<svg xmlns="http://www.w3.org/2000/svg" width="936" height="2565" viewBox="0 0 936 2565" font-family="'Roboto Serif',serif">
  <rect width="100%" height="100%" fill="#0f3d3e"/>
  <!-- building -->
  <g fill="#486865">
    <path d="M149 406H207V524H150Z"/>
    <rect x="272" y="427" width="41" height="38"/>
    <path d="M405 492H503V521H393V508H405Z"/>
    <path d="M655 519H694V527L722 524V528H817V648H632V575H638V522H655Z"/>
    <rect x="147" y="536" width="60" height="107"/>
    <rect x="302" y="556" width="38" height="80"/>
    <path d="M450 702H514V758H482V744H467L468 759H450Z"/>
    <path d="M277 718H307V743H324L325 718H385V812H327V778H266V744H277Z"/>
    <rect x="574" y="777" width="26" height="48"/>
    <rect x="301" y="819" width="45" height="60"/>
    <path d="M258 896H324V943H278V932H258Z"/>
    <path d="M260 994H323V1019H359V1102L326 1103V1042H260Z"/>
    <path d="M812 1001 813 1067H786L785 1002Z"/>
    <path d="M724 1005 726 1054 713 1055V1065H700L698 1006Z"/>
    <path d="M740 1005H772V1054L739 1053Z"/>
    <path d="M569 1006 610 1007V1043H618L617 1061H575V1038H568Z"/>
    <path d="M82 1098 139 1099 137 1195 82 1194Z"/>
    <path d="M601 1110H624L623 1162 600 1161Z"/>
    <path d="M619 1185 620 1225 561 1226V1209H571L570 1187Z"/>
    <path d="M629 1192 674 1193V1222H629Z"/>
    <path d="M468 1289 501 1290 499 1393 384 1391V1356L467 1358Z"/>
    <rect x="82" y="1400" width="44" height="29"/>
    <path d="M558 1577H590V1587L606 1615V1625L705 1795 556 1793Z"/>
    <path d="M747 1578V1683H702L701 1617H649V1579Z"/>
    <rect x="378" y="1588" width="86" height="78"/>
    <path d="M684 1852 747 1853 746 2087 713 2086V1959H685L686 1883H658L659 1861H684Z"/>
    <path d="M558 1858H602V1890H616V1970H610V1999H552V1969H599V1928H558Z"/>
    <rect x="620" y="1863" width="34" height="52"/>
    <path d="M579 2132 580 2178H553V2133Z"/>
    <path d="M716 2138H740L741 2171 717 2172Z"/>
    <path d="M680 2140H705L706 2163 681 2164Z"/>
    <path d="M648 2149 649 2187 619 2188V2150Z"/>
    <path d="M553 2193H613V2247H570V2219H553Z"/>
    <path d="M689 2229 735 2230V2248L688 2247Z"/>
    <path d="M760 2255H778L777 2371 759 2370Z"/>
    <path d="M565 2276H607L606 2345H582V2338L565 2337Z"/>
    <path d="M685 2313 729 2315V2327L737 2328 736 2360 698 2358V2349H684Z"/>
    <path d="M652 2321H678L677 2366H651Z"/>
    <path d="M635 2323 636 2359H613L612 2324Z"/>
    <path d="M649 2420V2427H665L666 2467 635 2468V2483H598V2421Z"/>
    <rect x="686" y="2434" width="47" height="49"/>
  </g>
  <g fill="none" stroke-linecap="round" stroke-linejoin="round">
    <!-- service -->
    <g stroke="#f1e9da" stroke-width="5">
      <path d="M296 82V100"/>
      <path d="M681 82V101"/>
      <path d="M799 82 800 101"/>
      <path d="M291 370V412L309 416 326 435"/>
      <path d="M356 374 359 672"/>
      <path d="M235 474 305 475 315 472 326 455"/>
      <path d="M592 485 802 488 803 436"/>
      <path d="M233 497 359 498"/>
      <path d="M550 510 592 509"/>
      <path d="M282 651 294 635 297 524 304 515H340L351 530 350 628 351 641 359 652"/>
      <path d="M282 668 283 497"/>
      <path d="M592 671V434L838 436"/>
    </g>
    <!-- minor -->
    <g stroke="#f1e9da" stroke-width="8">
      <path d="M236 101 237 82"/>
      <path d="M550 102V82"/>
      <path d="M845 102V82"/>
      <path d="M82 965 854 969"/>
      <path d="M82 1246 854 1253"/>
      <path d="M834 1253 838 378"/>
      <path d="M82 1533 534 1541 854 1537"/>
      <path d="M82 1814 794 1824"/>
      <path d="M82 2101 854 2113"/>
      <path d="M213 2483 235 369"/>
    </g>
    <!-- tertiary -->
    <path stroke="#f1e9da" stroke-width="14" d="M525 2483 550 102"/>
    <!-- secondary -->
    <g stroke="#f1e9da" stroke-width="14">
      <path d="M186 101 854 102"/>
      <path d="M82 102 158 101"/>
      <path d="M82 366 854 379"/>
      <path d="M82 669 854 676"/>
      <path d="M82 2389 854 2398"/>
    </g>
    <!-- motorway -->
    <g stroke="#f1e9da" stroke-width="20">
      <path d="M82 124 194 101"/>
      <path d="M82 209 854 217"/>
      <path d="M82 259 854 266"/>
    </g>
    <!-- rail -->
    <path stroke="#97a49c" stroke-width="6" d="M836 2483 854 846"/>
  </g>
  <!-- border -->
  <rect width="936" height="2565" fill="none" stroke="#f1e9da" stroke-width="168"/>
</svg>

* * *

◆ **TASK DESCRIPTION**:
Starting with the first line, give back the whole listing exactly.

◆ **ANSWER FOR THIS EXERCISE**:
<svg xmlns="http://www.w3.org/2000/svg" width="936" height="2565" viewBox="0 0 936 2565" font-family="'Roboto Serif',serif">
  <rect width="100%" height="100%" fill="#0f3d3e"/>
  <!-- building -->
  <g fill="#486865">
    <path d="M149 406H207V524H150Z"/>
    <rect x="272" y="427" width="41" height="38"/>
    <path d="M405 492H503V521H393V508H405Z"/>
    <path d="M655 519H694V527L722 524V528H817V648H632V575H638V522H655Z"/>
    <rect x="147" y="536" width="60" height="107"/>
    <rect x="302" y="556" width="38" height="80"/>
    <path d="M450 702H514V758H482V744H467L468 759H450Z"/>
    <path d="M277 718H307V743H324L325 718H385V812H327V778H266V744H277Z"/>
    <rect x="574" y="777" width="26" height="48"/>
    <rect x="301" y="819" width="45" height="60"/>
    <path d="M258 896H324V943H278V932H258Z"/>
    <path d="M260 994H323V1019H359V1102L326 1103V1042H260Z"/>
    <path d="M812 1001 813 1067H786L785 1002Z"/>
    <path d="M724 1005 726 1054 713 1055V1065H700L698 1006Z"/>
    <path d="M740 1005H772V1054L739 1053Z"/>
    <path d="M569 1006 610 1007V1043H618L617 1061H575V1038H568Z"/>
    <path d="M82 1098 139 1099 137 1195 82 1194Z"/>
    <path d="M601 1110H624L623 1162 600 1161Z"/>
    <path d="M619 1185 620 1225 561 1226V1209H571L570 1187Z"/>
    <path d="M629 1192 674 1193V1222H629Z"/>
    <path d="M468 1289 501 1290 499 1393 384 1391V1356L467 1358Z"/>
    <rect x="82" y="1400" width="44" height="29"/>
    <path d="M558 1577H590V1587L606 1615V1625L705 1795 556 1793Z"/>
    <path d="M747 1578V1683H702L701 1617H649V1579Z"/>
    <rect x="378" y="1588" width="86" height="78"/>
    <path d="M684 1852 747 1853 746 2087 713 2086V1959H685L686 1883H658L659 1861H684Z"/>
    <path d="M558 1858H602V1890H616V1970H610V1999H552V1969H599V1928H558Z"/>
    <rect x="620" y="1863" width="34" height="52"/>
    <path d="M579 2132 580 2178H553V2133Z"/>
    <path d="M716 2138H740L741 2171 717 2172Z"/>
    <path d="M680 2140H705L706 2163 681 2164Z"/>
    <path d="M648 2149 649 2187 619 2188V2150Z"/>
    <path d="M553 2193H613V2247H570V2219H553Z"/>
    <path d="M689 2229 735 2230V2248L688 2247Z"/>
    <path d="M760 2255H778L777 2371 759 2370Z"/>
    <path d="M565 2276H607L606 2345H582V2338L565 2337Z"/>
    <path d="M685 2313 729 2315V2327L737 2328 736 2360 698 2358V2349H684Z"/>
    <path d="M652 2321H678L677 2366H651Z"/>
    <path d="M635 2323 636 2359H613L612 2324Z"/>
    <path d="M649 2420V2427H665L666 2467 635 2468V2483H598V2421Z"/>
    <rect x="686" y="2434" width="47" height="49"/>
  </g>
  <g fill="none" stroke-linecap="round" stroke-linejoin="round">
    <!-- service -->
    <g stroke="#f1e9da" stroke-width="5">
      <path d="M296 82V100"/>
      <path d="M681 82V101"/>
      <path d="M799 82 800 101"/>
      <path d="M291 370V412L309 416 326 435"/>
      <path d="M356 374 359 672"/>
      <path d="M235 474 305 475 315 472 326 455"/>
      <path d="M592 485 802 488 803 436"/>
      <path d="M233 497 359 498"/>
      <path d="M550 510 592 509"/>
      <path d="M282 651 294 635 297 524 304 515H340L351 530 350 628 351 641 359 652"/>
      <path d="M282 668 283 497"/>
      <path d="M592 671V434L838 436"/>
    </g>
    <!-- minor -->
    <g stroke="#f1e9da" stroke-width="8">
      <path d="M236 101 237 82"/>
      <path d="M550 102V82"/>
      <path d="M845 102V82"/>
      <path d="M82 965 854 969"/>
      <path d="M82 1246 854 1253"/>
      <path d="M834 1253 838 378"/>
      <path d="M82 1533 534 1541 854 1537"/>
      <path d="M82 1814 794 1824"/>
      <path d="M82 2101 854 2113"/>
      <path d="M213 2483 235 369"/>
    </g>
    <!-- tertiary -->
    <path stroke="#f1e9da" stroke-width="14" d="M525 2483 550 102"/>
    <!-- secondary -->
    <g stroke="#f1e9da" stroke-width="14">
      <path d="M186 101 854 102"/>
      <path d="M82 102 158 101"/>
      <path d="M82 366 854 379"/>
      <path d="M82 669 854 676"/>
      <path d="M82 2389 854 2398"/>
    </g>
    <!-- motorway -->
    <g stroke="#f1e9da" stroke-width="20">
      <path d="M82 124 194 101"/>
      <path d="M82 209 854 217"/>
      <path d="M82 259 854 266"/>
    </g>
    <!-- rail -->
    <path stroke="#97a49c" stroke-width="6" d="M836 2483 854 846"/>
  </g>
  <!-- border -->
  <rect width="936" height="2565" fill="none" stroke="#f1e9da" stroke-width="168"/>
</svg>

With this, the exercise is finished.